A droite de l’obélisque est situé́ le Stade des marbres, lequel copie, façon Hollywood, mais en dur et solide et non pas en carton-pâte, les stades antiques avec gradins de marbre décorés de statues monolithes de 4 mètres de haut symbolisant les différents sports, mais avec une pelouse et une piste modernes pour l’entraînement des jeunes gens inscrits à l’Académie. Situé en-dessous du niveau du sol, il semble être issu d’une fouille archéologique. Le confort des spectateurs y est rudimentaire, c’est que le marbre ne se laisse aller à aucune mollesse démocratique !

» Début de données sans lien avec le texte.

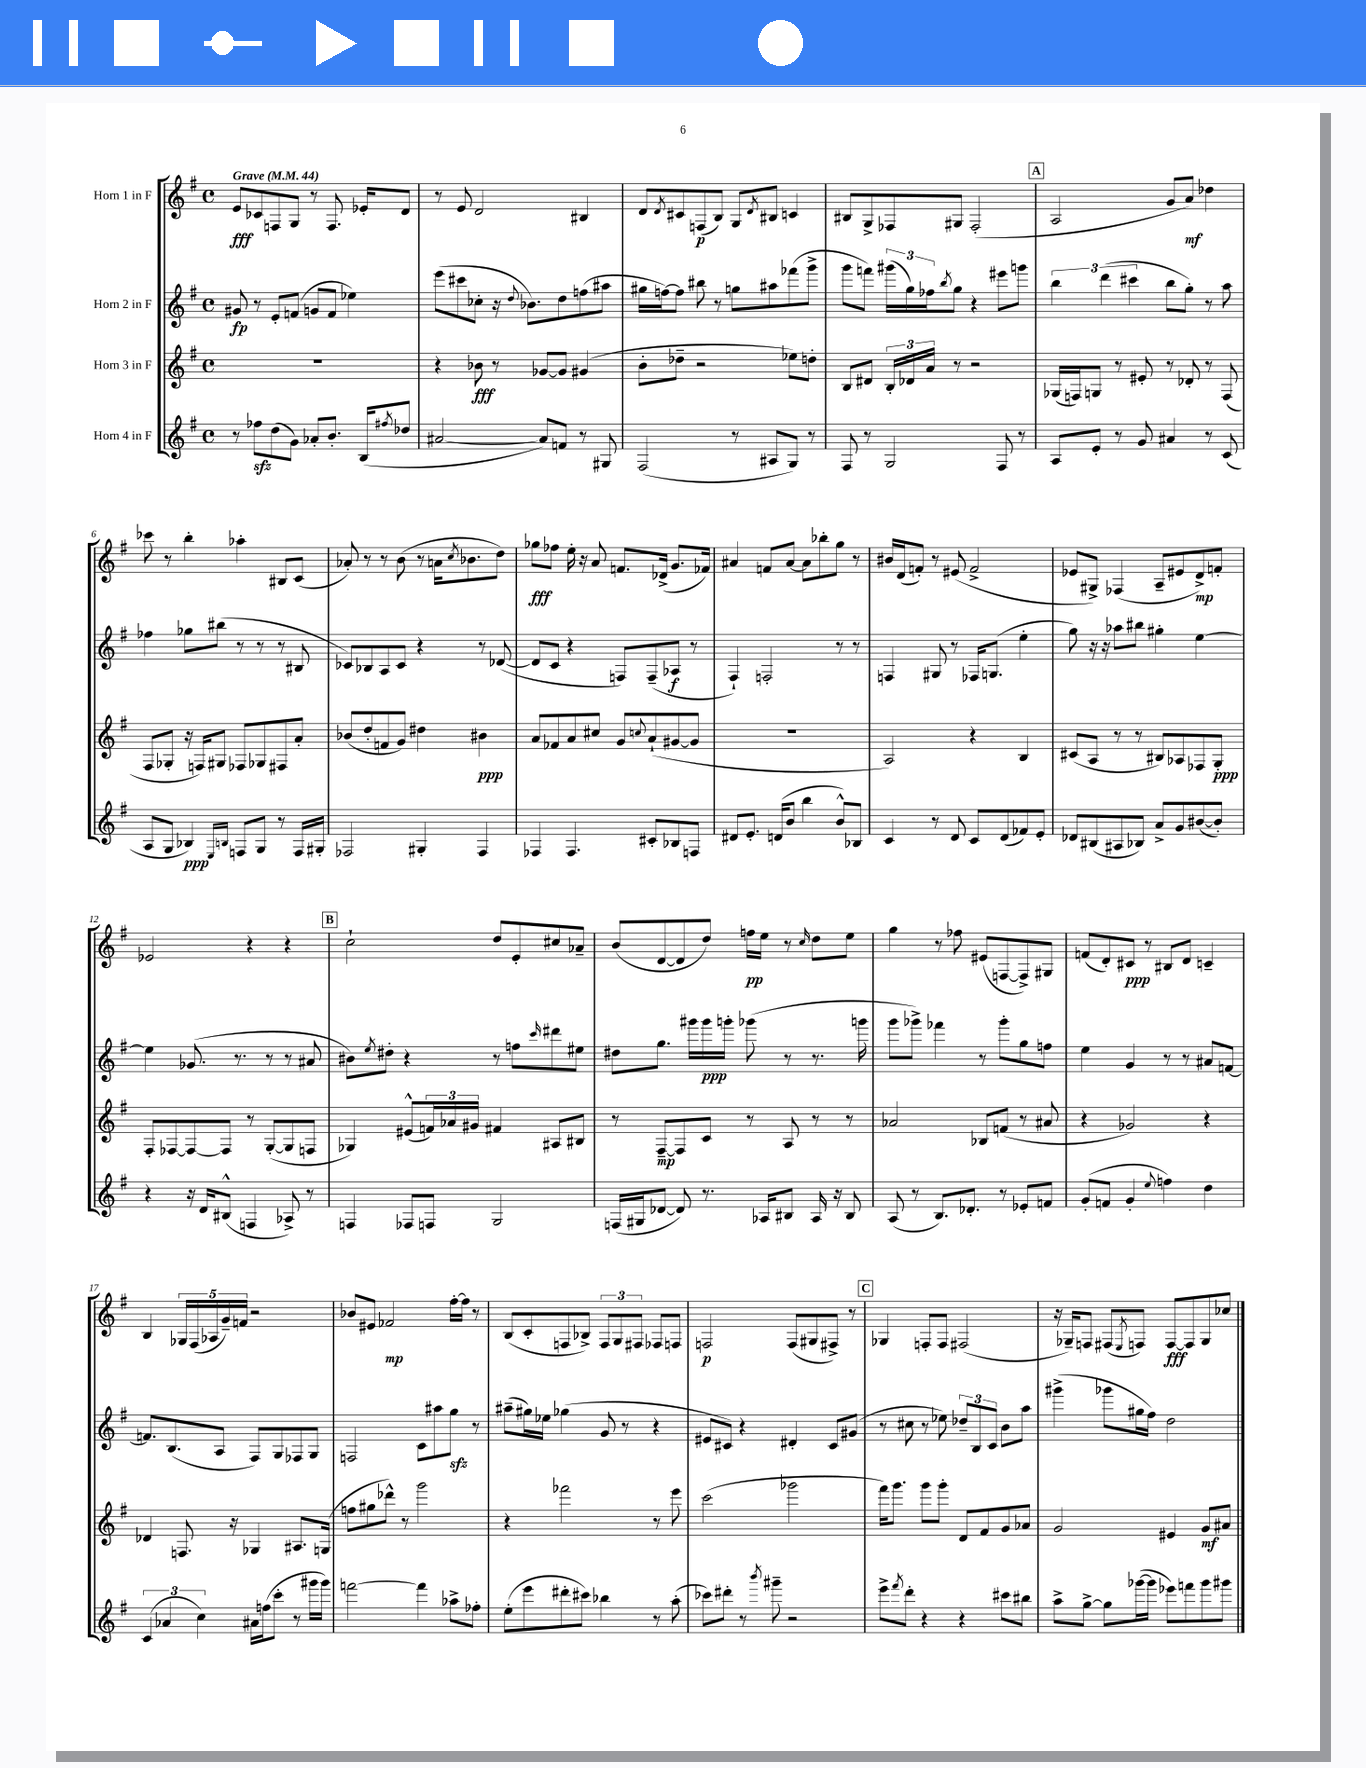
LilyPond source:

<<
\new StaffGroup <<
\new Staff = "s0" \with { instrumentName = "Horn 1 in F" } {
    \clef treble \key g \major \defaultTimeSignature \time 4/4 \tempo "Grave" 4 = 44
    e'8\fff ces'8 f8 g8 r8 f8. ees'16-. d'8 |
    r8 e'8 d'2 bis4 |
    d'8 \acciaccatura { d'8 } cis'8 f8\p( b8) g8 \acciaccatura { d'8 } bis8 c'4 |
    bis8 g8-> fes8 gis8 fes2-.( |
    \mark \markup { \box "A" } a2 g'8 a'8\mf) des''4 |
    ces'''8 r8 b''4-. aes''4-. bis8 c'8( |
    aes'8-.) r8 r8 b'8( r8 a'16 \acciaccatura { c''8 } bes'8. d''8) |
    ges''8\fff fes''8 e''16-. r16 a'8 f'8. des'16->( g'8. fes'16) |
    ais'4 f'8 ais'8~ ais'8 bes''8-. g''8 r8 |
    bis'16 d'16( f'8-.) r8 eis'8( f'2-> |
    ees'8 gis8->) fes4( a8-- eis'8 d'8->\mp) f'8-. |
    ees'2 r4 r4 |
    \mark \markup { \box "B" } c''2-! d''8 e'8-. cis''8 aes'8-- |
    b'8( d'8~ d'8 d''8) f''16\pp e''16 r8 \grace { c''16 } d''8 e''8 |
    g''4 r8 fes''8 eis'8( f8~ f8->) gis8 |
    f'8( d'8-.) cis'8\ppp r8 bis8 d'8 c'4-- |
    b4 \tuplet 5/4 { ges16 fis16( aes16 g'16--) f'16 } r2 |
    bes'8 eis'8 fes'2\mp fis''16~-. fis''16 r8 |
    b8( c'8-. f8 bes8->) \tuplet 3/2 { f8 g8 fis8 } fes8 f8 |
    f2\p f8( gis8 fis8->) r8 |
    \mark \markup { \box "C" } ges4 f8-. f8 fis2( |
    r16 ges16--) f8 fis8( \acciaccatura { e8 } f8) f8~\fff f8 ges8 ces''8 \bar "|." |
}
\new Staff = "s1" \with { instrumentName = "Horn 2 in F" } {
    \clef treble \key g \major \defaultTimeSignature \time 4/4
    gis'8\fp r8 e'8-. f'8( g'8 f'8 ees''4) |
    e'''8( cis'''8 ces''8-. r16 \appoggiatura { d''8 } bes'8.) d''8 f''8( ais''8 |
    gis''16 f''16~) f''8 bis''8 r8 g''8 ais''8 fes'''8( g'''8-> |
    g'''8 f'''8) \tuplet 3/2 { gis'''16( g''16) fes''16 } \acciaccatura { b''8 } g''8 r4 eis'''8 g'''8 |
    \mark \markup { \box "A" } \tuplet 3/2 { b''4 d'''4( cis'''4 } b''8 g''8-.) r8 a''8 |
    fes''4 ges''8 bis''8( r8 r8 r8 bis8 |
    ces'8) bes8 a8 ces'8 r4 r8 des'8~( |
    des'8 c'8 r4 f8) f8--( aes8\f r8 |
    fis4-!) f2-. r8 r8 |
    f4 gis8 r8 fes16 g8.( e''4-. |
    g''8) r16 r16 aes''8 bis''8 gis''4-. e''4~ |
    e''4 ges'8.( r8. r8 r8 ais'8 |
    \mark \markup { \box "B" } bis'8) \acciaccatura { e''8 } dis''8-. r4 r8 f''8 \grace { c'''16 } dis'''8 eis''8 |
    dis''8 g''8. gis'''16 gis'''16\ppp g'''16-. ges'''8( r8 r8. g'''16 |
    g'''8 ges'''8->) fes'''4 r8 ges'''8-. g''8 f''8 |
    e''4 g'4 r8 r8 ais'8 f'8~ |
    f'8. b8.( a8 fis8) g8 fes8 g8 |
    f2 c'8 ais''8 g''8\sfz r8 |
    ais''8--( gis''16) ees''16 ges''4( g'8 r8 r4 |
    eis'8 cis'8) r4 dis'4-. cis'8 gis'8( |
    \mark \markup { \box "C" } r8 cis''8 r8 ees''8) \tuplet 3/2 { des''8-- b8 c'8 } b'8 a''8 |
    gis'''4->( ges'''8 gis''16 fis''16) d''2 \bar "|." |
}
\new Staff = "s2" \with { instrumentName = "Horn 3 in F" } {
    \clef treble \key g \major \defaultTimeSignature \time 4/4
    R1 |
    r4 bes'8\fff r8 ges'8~ ges'8 gis'4( |
    b'8-. des''8-- r2 ees''8) d''8-. |
    b8 dis'8 \tuplet 3/2 { b16-. des'16 a'16 } r8 r2 |
    \mark \markup { \box "A" } ges16( f16) g8 r8 eis'8-. r8 des'8-. r8 f8( |
    fis8 ges8-. r16 f16) gis8 fes8 ges8 fis8 a'8-. |
    bes'8( d''8-. f'8 g'8) dis''4 bis'4\ppp |
    a'8 fes'8 a'8 cis''8 g'8 \appoggiatura { c''8 } a'8-!( gis'8~ gis'8 |
    R1 |
    a2) r4 b4 |
    cis'8( a8 r8 r8 bis8) aes8 fes8 g8-.\ppp |
    fis8-. fes8~ fes8~ fes8 r8 g8~-.( g8 f8 |
    \mark \markup { \box "B" } ges4) eis'8-^( \tuplet 3/2 { f'16) aes'16 gis'16 } fis'4 ais8 bis8 |
    r8 fis8~--\mp fis8 c'8 r8 a8 r8 r8 |
    aes'2 bes8 f'8( r8 ais'8 |
    r4 ges'2) r4 |
    des'4 f8. r16 ges4 ais8. g16( |
    f''8 gis''8 des'''8-^) r8 g'''2 |
    r4 fes'''2 r8 e'''8 |
    c'''2( ges'''2 |
    \mark \markup { \box "C" } fis'''16) g'''8. g'''8 g'''8-. d'8 fis'8 g'8 aes'8 |
    g'2 eis'4 g'8\mf ais'8 \bar "|." |
}
\new Staff = "s3" \with { instrumentName = "Horn 4 in F" } {
    \clef treble \key g \major \defaultTimeSignature \time 4/4
    r8 fes''8\sfz d''8( g'8) aes'8-. b'8.-. b16( \acciaccatura { fis''8 } des''8 |
    ais'2~ ais'8) f'8 r8 gis8 |
    fis2( r8 ais8 g8) r8 |
    fis8 r8 g2 fis8 r8 |
    \mark \markup { \box "A" } a8 e'8-. r8 g'8 ais'4 r8 c'8( |
    a8 g8 bes4\ppp) \grace { e16 b16 } f8 g8 r8 f16 gis16-. |
    fes2 gis4-. fes4 |
    fes4 fes4. cis'8-. bes8 f8 |
    dis'8 e'8.-. d'16( b'8 b''4 b'8-^) bes8 |
    c'4 r8 d'8 c'8 d'8( fes'8) e'8-. |
    des'8 bis8( ais8 bes8) a'8-> g'8 bis'8~( bis'8-.) |
    r4 r16 d'16 bis8-^( f4 aes8->) r8 |
    \mark \markup { \box "B" } f4 fes8 f8 g2 |
    f16( gis16 des'8~ des'8) r8. aes16 bis8 aes16 r16 bis8 |
    a8( r8 b8.) des'8.-. r8 ees'8-. f'8 |
    g'8-.( f'8 g'4-. \appoggiatura { e''8 } f''4) d''4 |
    \tuplet 3/2 { c'4( aes'4 c''4) } ais'16 f''16( c'''8-. r8 gis'''16 gis'''16) |
    f'''2~ f'''4 aes''8-> fes''8-. |
    e''8-.( e'''8 dis'''8-. cis'''8) bes''4 r8 a''8-.( |
    ces'''8) dis'''8-. r8 \acciaccatura { b'''8 } gis'''8-- r2 |
    \mark \markup { \box "C" } e'''8-> \acciaccatura { fis'''8 } d'''8-. r4 r4 cis'''8 bis''8 |
    a''8-> g''8~-> g''8 ges'''16~( ges'''16 ees'''8) f'''8 ges'''8 gis'''8 \bar "|." |
}
>>
>>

« le résultat pauvre et laid du Forum italique et du quartier de l'Exposition universelle fait mieux apprécier l'intelligence et le goût qui présidèrent pendant trois siècles à la renaissance des antiques »[3].

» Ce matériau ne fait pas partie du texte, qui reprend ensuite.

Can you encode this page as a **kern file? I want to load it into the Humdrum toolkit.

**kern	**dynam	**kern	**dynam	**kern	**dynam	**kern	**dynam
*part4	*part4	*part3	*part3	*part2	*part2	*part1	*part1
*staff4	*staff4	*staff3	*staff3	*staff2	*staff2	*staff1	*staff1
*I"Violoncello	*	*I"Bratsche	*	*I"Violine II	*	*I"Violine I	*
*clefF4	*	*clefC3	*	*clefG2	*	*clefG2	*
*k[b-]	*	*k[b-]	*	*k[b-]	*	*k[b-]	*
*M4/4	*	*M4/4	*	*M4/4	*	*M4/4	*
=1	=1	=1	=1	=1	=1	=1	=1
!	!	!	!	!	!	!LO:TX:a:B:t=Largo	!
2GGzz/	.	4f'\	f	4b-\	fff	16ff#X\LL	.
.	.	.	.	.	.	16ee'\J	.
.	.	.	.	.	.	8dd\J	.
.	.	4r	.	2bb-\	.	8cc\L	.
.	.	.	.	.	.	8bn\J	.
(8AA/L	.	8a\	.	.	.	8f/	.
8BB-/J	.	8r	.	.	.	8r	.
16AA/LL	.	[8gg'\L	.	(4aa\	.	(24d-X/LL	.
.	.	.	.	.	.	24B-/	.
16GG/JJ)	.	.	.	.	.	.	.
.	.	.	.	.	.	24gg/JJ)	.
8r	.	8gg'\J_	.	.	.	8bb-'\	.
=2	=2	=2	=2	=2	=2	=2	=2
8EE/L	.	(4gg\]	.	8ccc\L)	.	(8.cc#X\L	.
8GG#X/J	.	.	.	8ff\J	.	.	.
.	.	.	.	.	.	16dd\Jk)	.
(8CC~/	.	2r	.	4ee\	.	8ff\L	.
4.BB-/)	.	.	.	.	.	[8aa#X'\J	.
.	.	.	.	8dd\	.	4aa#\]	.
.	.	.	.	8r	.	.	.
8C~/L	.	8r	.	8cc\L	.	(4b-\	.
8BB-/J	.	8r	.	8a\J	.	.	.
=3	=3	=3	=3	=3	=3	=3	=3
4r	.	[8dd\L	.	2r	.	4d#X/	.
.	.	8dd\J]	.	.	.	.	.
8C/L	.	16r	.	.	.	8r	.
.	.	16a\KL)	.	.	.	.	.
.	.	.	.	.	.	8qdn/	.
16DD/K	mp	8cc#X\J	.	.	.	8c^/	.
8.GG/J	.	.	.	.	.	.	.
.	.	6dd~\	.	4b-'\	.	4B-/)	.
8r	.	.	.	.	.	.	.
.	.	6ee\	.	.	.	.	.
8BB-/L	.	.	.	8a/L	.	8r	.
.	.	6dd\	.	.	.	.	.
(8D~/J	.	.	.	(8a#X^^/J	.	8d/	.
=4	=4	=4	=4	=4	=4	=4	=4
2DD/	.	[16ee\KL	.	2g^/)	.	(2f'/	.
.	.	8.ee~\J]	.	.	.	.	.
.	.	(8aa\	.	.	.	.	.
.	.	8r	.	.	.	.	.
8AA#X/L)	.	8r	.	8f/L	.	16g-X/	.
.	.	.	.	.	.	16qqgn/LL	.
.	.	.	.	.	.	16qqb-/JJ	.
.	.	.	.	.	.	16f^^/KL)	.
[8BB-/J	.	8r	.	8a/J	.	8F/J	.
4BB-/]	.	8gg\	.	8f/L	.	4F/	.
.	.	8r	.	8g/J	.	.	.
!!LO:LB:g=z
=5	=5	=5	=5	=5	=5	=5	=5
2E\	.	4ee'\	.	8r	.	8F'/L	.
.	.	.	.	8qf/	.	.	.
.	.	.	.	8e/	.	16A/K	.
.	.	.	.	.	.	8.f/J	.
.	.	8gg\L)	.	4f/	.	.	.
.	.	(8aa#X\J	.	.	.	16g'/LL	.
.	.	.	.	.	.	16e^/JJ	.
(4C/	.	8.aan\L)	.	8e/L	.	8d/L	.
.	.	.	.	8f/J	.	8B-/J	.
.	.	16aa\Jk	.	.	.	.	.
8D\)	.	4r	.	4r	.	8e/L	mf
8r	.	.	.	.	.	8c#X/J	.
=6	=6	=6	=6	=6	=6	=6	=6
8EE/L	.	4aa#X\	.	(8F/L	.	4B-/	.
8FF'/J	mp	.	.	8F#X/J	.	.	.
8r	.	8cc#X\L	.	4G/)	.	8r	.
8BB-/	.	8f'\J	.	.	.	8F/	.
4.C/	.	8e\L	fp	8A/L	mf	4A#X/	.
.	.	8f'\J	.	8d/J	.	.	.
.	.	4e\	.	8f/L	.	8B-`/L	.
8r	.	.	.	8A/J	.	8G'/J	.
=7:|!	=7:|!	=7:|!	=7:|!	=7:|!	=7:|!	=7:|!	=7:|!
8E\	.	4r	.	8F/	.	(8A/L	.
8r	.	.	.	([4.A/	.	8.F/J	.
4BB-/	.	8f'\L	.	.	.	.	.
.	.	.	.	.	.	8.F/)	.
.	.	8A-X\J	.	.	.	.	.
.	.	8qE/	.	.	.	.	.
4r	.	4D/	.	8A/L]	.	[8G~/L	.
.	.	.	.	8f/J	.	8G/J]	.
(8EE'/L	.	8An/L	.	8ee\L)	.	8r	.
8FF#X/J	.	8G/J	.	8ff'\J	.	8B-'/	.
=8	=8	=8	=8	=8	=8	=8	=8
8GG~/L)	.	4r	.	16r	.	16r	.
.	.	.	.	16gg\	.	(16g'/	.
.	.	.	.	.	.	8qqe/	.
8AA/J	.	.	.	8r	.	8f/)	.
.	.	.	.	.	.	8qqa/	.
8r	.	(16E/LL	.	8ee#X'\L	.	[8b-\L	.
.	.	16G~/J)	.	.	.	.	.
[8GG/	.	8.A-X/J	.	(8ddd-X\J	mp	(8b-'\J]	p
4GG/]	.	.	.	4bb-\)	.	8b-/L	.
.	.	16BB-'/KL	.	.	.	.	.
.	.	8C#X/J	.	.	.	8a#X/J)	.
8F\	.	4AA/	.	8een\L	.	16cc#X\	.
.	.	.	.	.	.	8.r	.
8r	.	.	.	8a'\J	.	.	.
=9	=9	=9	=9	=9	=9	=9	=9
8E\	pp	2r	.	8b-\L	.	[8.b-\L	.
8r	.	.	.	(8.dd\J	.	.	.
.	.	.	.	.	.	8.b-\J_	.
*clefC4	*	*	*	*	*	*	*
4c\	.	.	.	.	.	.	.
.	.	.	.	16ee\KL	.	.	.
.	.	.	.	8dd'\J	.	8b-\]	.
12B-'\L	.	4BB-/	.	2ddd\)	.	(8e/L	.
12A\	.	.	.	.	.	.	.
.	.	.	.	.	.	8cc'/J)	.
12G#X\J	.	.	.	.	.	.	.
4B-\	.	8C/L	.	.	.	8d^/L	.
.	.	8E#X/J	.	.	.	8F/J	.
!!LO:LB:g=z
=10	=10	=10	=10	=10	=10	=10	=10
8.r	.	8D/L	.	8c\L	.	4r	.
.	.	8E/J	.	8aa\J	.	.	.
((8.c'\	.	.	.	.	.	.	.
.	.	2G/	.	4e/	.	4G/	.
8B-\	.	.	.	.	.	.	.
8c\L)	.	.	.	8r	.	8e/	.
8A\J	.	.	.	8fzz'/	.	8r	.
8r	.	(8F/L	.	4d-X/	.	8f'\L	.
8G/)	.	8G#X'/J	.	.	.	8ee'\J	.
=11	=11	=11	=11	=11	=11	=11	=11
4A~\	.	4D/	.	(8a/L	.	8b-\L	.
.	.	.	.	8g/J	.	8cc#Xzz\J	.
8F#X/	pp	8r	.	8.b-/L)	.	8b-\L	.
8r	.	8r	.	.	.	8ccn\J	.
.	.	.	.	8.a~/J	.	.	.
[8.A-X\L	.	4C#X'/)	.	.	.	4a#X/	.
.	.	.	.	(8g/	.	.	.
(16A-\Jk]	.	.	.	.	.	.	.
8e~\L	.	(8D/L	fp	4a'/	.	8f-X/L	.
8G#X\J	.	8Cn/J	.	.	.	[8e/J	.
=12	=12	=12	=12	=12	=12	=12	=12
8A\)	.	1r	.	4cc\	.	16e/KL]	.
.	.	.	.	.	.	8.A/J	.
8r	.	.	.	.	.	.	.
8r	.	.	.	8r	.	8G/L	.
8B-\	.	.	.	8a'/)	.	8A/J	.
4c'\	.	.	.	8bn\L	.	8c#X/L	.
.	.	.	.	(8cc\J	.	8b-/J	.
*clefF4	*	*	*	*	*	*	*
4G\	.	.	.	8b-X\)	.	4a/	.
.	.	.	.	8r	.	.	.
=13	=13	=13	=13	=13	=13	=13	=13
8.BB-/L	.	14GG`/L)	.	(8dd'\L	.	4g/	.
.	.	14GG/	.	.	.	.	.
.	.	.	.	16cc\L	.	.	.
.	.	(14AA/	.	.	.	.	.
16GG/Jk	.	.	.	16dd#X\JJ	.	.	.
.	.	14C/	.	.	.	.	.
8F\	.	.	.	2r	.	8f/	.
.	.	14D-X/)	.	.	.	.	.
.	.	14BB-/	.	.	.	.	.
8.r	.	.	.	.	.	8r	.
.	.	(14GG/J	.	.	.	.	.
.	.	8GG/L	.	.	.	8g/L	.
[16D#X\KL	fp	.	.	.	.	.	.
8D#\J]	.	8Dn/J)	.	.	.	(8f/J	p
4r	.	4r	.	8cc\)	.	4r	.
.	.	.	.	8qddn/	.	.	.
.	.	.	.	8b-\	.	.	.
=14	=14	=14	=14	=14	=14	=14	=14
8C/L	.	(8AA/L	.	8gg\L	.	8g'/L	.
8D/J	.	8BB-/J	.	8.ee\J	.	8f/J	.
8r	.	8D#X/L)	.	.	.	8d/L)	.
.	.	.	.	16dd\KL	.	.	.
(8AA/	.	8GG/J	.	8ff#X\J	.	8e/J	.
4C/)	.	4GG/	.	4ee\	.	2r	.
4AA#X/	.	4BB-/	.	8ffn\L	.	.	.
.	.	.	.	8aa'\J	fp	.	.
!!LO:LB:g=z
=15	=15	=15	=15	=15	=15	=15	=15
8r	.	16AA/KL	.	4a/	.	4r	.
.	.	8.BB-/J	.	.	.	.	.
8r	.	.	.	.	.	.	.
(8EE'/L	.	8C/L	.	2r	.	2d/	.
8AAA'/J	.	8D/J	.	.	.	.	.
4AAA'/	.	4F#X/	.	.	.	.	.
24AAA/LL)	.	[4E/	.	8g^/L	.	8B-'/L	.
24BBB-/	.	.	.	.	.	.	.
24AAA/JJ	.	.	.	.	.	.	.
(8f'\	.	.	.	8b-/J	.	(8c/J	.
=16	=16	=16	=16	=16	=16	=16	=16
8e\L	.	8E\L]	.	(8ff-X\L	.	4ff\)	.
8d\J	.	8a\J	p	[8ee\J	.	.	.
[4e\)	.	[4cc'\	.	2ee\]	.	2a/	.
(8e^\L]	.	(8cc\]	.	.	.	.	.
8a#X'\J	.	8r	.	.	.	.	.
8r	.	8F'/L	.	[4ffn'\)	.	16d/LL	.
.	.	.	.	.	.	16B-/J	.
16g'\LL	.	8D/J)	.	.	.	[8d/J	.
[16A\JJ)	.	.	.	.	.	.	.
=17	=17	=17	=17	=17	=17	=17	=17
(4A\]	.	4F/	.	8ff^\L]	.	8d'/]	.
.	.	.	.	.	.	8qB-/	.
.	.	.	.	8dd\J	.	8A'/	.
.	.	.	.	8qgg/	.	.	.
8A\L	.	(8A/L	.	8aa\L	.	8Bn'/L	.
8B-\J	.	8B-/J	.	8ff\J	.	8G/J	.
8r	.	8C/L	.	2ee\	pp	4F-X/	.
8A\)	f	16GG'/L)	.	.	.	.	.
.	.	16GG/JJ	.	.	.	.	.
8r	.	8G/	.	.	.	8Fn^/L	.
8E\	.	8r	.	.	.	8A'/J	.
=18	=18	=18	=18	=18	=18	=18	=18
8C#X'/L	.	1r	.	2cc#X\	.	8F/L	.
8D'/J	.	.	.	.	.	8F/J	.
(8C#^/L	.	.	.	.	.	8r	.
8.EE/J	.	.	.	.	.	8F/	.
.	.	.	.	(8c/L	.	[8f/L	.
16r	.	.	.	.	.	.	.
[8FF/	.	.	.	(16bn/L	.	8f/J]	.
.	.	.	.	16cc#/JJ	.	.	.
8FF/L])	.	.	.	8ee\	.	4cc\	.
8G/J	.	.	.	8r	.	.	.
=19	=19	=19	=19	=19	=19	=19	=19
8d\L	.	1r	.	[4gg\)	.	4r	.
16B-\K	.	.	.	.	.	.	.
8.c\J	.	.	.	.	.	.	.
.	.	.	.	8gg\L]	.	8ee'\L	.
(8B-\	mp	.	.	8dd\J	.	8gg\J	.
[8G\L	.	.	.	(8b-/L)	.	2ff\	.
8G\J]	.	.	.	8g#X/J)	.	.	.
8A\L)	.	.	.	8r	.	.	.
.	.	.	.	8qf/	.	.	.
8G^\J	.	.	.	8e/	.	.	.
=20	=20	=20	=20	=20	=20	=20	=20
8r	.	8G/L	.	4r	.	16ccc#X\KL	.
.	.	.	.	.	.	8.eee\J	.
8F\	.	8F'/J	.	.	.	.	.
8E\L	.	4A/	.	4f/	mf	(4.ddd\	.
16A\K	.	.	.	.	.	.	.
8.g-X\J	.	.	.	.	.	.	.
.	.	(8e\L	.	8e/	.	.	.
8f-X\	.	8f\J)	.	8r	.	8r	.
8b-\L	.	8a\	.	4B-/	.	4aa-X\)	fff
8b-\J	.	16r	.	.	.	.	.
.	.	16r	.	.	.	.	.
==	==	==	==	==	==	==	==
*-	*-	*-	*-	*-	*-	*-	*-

Derrière l’obélisque, le stade olympique, construit en 1953, peut accueillir 72 000 spectateurs. Enfin, derrière les deux stades, le palazzo della Farnesina, qui aurait dû devenir la Maison du Parti National Fasciste, étale sa modestie avec une façade de 169m de long et 51 de haut, permettant de développer 1 300 pièces à l’intérieur. Seuls les palais du Peuple de Ceausescu, l’aéroport nazi de Tempelhof et le Pentagone peuvent rivaliser ! Après la guerre, comme pour le ministère de l’Afrique italienne attribué à la FAO, la Maison du Parti devenue sans objet a été dévolue en 1960 à une autre fonction, celle du siège du ministère des Affaires étrangères[4]
L’obélisque et l’esplanade ont fait l’objet d’une restauration par le comité olympique italien, en 2006, sans toucher aux références fascistes qui demeurent ! Faut-il s’en étonner ?
Modifié et complété 2026
[1] Et un message, et des monnaies d’or frappées spécialement, à la gloire du régime et cachés dans son socle.
[2] Marco Lodoli. « Iles – Guide vagabond de Rome ». 2005.
[3] Jean-Jacques Gloton. « Les obélisques romains de la Renaissance au néoclassicisme ». In « Mélanges d'archéologie et d'histoire ». Tome 73. 1961.